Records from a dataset
------------------------------------------------------------------------
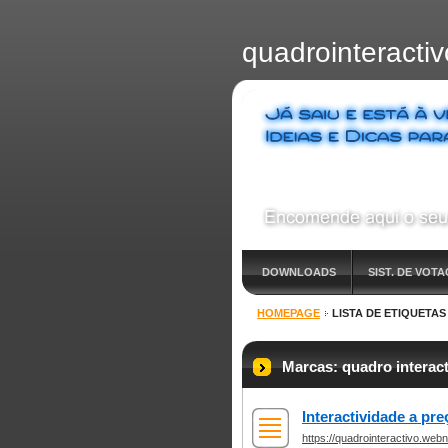
quadrointeract
DOWNLOADS
SIST. DE VOT
HOMEPAGE
LISTA DE ETIQUETAS
Marcas: quadro interac
Interactividade a pre
https://quadrointeractivo.we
------------------------------------------------------------------------
## Task directions:
Rewrite every line of text in the records above as a numbered list, skipping blank lines and leaving the pictures out.

## Result of the exercise:
1. quadrointeract
2. DOWNLOADS
3. SIST. DE VOT
4. HOMEPAGE
5. LISTA DE ETIQUETAS
6. Marcas: quadro interac
7. Interactividade a pre
8. https://quadrointeractivo.we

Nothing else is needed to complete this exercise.